[STATED GOAL 1] Can you reproduce the records above the answers word for word, everything from the line containing "sub-region: Provincia di Siena" down to the line containing "sub-region: Columbiana County", with both of those lines included?

[PASSAGE GIVEN]
--*--

It’s the economy, stupid

14 Dec,2011

By Ranjona Banerji

 

Perhaps appropriately, the problems of the Indian economy have taken centre-stage. Some newspapers are concentrating on the falling rupee while others are concerned about the falling industrial growth rate. Both seem to be legitimate headlines. The general consensus seems to be lack of governance and the general drift of UPA II. Says The Times of India in its editorial on Wednesday, “If the political class needs a crisis to see that policy gridlock is strangling our economy, then that crisis is upon us… But the onus is also on the opposition to forego bloody-minded politics which makes the government’s job harder.”

 

The Indian Express in its editorial concentrates on decline on the Index of Industrial Production and comments, “Unfortunately the slowdown has hit us at a time when real interest rates are negative.” However it cautions the Reserve Bank to wait and watch before “taking action”. It also brings up the valid point of many students coming out of management institutes being unable to find jobs if industrial and services growth on a downward spiral.

--*--

[STATED GOAL 2] Could you rewrite everything in the column on the Indian economy from "The Indian Express" down to "a downward spiral.", putting "business schools" in place of "management institutes"?

[INFORMATION GIVEN]

--*--

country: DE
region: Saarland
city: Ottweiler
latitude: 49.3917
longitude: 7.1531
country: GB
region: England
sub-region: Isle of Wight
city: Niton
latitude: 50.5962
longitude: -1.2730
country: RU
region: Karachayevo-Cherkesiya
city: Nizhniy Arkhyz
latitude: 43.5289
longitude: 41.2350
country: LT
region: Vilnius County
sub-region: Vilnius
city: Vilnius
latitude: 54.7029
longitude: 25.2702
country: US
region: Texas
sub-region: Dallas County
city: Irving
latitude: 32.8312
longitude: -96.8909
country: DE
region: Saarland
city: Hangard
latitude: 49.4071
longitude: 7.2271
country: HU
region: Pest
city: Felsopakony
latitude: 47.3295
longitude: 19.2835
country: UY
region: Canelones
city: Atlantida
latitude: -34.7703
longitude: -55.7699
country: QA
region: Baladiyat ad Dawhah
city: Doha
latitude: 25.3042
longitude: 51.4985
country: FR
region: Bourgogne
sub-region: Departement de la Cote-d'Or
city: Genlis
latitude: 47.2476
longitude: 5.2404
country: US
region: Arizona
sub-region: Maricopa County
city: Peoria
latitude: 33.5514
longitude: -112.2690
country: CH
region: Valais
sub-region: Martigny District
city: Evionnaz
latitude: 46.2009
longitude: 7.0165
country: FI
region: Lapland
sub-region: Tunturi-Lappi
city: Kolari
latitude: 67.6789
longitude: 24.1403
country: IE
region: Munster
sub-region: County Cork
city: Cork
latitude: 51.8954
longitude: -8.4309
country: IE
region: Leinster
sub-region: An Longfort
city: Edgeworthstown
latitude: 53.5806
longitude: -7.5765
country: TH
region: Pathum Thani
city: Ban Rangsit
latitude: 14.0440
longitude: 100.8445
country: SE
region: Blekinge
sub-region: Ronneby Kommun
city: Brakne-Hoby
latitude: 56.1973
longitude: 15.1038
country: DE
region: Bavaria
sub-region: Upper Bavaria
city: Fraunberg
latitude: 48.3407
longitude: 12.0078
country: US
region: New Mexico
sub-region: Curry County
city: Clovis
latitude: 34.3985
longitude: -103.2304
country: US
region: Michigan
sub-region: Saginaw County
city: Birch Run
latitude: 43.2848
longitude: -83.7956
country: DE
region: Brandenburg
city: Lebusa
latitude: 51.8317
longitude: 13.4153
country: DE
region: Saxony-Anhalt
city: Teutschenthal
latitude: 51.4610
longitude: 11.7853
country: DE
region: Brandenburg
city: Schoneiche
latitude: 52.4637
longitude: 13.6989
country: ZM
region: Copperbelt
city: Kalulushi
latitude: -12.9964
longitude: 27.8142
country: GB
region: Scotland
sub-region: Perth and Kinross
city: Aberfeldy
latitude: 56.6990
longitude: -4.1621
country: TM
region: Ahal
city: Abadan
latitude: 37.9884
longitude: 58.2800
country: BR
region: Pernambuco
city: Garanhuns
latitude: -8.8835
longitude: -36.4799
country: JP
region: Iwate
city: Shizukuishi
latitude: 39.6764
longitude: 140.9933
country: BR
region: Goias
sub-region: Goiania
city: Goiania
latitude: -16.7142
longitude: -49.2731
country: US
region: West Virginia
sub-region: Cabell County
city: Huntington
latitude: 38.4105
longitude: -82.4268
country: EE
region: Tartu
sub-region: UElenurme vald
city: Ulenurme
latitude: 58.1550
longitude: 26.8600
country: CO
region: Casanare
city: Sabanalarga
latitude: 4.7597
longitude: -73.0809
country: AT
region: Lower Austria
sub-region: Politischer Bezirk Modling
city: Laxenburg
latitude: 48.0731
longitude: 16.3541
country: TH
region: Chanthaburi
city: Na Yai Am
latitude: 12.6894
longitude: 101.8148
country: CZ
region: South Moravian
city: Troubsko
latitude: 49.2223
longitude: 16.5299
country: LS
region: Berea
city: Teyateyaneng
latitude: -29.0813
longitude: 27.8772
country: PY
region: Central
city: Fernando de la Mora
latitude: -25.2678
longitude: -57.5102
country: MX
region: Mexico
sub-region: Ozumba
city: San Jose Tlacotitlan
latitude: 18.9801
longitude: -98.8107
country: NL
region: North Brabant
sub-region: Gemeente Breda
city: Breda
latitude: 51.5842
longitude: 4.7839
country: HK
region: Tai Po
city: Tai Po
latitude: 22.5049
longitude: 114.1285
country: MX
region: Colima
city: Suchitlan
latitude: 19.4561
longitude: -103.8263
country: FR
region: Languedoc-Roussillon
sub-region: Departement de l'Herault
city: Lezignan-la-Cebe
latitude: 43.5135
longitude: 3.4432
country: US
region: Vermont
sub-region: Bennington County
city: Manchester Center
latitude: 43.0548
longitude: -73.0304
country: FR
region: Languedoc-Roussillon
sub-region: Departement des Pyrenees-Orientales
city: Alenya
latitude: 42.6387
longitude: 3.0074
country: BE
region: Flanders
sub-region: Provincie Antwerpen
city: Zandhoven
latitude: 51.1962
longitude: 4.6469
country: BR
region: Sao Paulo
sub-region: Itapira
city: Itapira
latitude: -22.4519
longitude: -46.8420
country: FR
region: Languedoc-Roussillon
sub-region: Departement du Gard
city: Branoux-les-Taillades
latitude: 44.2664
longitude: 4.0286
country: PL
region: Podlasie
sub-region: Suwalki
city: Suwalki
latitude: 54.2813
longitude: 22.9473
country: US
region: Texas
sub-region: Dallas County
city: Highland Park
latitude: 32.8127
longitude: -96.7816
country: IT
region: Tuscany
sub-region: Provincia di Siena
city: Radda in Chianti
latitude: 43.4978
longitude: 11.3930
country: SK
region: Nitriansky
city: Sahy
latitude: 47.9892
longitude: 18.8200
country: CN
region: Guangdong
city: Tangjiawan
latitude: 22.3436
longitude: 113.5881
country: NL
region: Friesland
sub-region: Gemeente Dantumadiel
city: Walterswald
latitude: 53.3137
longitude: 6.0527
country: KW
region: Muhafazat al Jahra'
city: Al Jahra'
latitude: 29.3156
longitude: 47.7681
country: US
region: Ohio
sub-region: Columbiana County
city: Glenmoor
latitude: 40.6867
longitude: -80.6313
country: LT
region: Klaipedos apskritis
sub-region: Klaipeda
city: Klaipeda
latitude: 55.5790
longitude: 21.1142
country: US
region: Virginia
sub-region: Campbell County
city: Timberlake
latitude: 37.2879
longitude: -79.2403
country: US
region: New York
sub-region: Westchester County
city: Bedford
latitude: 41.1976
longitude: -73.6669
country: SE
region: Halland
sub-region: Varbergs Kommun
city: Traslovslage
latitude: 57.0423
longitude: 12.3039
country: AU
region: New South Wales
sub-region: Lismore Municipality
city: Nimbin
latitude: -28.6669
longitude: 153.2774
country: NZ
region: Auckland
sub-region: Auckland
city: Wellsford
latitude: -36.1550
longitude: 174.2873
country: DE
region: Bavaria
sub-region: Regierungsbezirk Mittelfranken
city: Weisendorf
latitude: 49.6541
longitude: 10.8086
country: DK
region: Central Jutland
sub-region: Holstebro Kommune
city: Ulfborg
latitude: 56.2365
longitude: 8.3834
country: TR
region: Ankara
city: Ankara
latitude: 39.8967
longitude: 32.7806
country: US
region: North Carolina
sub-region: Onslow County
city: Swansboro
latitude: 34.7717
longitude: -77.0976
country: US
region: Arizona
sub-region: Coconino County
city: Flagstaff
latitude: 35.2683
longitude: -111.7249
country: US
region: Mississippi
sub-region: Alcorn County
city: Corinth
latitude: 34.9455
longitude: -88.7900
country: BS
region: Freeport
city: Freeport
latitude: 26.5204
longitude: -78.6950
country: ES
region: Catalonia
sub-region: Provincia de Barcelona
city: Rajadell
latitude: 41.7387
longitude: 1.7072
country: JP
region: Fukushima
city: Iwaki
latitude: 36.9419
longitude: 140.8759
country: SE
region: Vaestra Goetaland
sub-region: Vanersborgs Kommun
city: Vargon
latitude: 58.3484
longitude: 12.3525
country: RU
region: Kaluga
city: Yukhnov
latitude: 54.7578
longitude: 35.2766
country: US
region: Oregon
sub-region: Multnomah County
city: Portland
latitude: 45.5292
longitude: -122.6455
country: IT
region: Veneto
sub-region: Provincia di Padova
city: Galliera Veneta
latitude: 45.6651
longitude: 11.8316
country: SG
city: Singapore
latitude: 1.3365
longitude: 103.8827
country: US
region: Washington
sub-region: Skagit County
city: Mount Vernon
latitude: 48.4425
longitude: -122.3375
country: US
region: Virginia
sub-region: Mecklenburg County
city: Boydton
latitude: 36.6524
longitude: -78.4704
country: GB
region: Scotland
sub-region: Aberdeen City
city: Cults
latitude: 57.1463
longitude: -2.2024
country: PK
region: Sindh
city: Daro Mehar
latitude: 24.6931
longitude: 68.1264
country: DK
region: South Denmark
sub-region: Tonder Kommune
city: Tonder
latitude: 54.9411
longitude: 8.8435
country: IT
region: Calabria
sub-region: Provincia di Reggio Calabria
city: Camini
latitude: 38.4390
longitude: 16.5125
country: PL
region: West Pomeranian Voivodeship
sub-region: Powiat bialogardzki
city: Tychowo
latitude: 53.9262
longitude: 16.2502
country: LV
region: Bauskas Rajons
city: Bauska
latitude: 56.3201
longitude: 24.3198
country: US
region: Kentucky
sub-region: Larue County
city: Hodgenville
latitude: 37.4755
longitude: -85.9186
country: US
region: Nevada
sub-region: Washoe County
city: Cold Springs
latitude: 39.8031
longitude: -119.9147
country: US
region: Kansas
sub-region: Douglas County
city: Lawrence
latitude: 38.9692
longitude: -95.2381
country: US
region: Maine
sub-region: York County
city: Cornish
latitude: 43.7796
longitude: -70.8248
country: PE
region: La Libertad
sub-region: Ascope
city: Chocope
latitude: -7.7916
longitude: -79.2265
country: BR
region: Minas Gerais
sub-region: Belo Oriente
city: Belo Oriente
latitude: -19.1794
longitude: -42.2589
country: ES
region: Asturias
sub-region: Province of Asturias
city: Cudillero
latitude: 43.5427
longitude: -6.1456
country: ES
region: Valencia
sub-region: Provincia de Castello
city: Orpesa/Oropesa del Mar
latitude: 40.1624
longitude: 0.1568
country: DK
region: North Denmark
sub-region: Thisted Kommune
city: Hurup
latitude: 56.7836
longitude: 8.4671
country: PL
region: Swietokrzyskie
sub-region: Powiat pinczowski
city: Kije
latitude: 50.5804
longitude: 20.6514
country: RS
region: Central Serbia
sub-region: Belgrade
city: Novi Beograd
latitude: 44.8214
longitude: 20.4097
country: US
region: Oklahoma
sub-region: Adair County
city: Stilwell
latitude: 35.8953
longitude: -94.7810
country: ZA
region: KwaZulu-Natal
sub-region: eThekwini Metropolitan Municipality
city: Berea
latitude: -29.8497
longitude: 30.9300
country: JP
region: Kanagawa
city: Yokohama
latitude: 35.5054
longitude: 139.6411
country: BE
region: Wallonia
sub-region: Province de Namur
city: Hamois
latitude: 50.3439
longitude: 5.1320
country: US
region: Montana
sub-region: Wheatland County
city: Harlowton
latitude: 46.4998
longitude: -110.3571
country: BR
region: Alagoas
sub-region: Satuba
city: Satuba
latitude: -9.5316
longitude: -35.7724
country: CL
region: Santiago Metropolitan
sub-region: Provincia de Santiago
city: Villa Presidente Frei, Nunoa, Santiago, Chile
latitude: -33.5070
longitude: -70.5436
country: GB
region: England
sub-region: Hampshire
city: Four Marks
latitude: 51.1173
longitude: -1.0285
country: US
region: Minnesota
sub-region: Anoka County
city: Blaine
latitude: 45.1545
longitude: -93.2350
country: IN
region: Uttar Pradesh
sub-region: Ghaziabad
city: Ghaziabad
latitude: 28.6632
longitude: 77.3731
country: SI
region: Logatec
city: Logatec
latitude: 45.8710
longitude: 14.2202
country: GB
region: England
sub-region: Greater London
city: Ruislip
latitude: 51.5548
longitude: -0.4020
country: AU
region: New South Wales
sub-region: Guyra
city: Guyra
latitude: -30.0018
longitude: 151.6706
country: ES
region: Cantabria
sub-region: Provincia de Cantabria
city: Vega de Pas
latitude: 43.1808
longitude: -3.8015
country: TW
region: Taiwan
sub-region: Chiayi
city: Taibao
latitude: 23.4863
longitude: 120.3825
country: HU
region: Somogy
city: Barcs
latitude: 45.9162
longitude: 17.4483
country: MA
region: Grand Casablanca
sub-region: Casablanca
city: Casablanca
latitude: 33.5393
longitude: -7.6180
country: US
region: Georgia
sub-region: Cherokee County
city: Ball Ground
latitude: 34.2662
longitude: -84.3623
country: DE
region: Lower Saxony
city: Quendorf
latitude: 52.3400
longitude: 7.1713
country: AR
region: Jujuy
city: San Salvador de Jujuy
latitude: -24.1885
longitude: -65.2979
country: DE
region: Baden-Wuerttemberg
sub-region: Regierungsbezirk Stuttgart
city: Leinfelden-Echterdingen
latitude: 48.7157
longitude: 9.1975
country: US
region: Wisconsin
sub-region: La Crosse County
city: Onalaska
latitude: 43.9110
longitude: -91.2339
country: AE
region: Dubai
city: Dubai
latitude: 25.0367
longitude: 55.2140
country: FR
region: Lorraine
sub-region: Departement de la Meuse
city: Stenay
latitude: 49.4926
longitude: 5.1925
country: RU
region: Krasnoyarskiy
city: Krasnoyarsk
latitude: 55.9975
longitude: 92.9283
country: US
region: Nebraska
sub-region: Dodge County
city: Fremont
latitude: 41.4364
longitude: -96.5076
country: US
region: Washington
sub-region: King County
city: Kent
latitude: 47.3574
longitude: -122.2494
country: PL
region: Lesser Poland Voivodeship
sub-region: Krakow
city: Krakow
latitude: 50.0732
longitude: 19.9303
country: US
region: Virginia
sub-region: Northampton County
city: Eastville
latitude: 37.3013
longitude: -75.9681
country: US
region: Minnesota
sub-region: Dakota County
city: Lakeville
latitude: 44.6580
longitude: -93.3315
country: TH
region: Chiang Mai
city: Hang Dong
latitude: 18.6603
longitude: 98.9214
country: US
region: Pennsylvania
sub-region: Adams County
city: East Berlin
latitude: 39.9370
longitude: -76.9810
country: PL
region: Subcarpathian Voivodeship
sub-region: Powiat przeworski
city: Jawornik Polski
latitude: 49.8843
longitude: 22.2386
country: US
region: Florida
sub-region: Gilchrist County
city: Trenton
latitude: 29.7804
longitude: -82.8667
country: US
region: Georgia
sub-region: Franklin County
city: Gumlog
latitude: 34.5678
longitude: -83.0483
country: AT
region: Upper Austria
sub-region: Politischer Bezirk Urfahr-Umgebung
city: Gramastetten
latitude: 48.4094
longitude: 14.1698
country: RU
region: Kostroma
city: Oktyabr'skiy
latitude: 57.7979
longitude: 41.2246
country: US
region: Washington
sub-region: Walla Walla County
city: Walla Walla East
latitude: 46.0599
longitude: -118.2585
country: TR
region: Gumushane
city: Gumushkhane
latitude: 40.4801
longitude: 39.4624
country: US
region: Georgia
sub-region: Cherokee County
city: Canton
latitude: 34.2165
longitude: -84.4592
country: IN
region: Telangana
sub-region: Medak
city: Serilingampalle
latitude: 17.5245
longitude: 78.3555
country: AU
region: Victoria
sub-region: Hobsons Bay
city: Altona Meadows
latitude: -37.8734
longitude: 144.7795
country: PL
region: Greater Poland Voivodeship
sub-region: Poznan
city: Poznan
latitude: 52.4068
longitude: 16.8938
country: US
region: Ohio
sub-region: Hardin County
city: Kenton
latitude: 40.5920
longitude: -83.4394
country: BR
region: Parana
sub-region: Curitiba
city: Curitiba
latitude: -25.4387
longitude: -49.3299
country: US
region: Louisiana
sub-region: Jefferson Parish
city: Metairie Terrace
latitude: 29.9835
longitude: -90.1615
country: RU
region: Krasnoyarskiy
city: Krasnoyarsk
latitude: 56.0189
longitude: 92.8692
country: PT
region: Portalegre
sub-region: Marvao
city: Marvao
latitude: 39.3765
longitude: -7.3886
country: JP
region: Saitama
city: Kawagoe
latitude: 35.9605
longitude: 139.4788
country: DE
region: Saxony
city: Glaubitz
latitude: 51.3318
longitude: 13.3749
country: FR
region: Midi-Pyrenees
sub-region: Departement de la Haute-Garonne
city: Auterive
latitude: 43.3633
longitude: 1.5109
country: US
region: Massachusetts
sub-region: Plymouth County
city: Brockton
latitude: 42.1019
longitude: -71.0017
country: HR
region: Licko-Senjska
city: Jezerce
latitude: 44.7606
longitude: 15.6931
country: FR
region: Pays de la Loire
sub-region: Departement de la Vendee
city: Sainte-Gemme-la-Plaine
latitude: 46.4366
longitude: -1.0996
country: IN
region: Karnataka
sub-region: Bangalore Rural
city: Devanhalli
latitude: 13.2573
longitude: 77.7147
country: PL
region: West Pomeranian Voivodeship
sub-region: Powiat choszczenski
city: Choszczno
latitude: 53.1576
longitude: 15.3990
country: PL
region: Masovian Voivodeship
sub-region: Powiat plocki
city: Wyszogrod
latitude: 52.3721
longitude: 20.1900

--*--

[FULL OUTPUT 1]
sub-region: Provincia di Siena
city: Radda in Chianti
latitude: 43.4978
longitude: 11.3930
country: SK
region: Nitriansky
city: Sahy
latitude: 47.9892
longitude: 18.8200
country: CN
region: Guangdong
city: Tangjiawan
latitude: 22.3436
longitude: 113.5881
country: NL
region: Friesland
sub-region: Gemeente Dantumadiel
city: Walterswald
latitude: 53.3137
longitude: 6.0527
country: KW
region: Muhafazat al Jahra'
city: Al Jahra'
latitude: 29.3156
longitude: 47.7681
country: US
region: Ohio
sub-region: Columbiana County

[FULL OUTPUT 2]
The Indian Express in its editorial concentrates on decline on the Index of Industrial Production and comments, “Unfortunately the slowdown has hit us at a time when real interest rates are negative.” However it cautions the Reserve Bank to wait and watch before “taking action”. It also brings up the valid point of many students coming out of business schools being unable to find jobs if industrial and services growth on a downward spiral.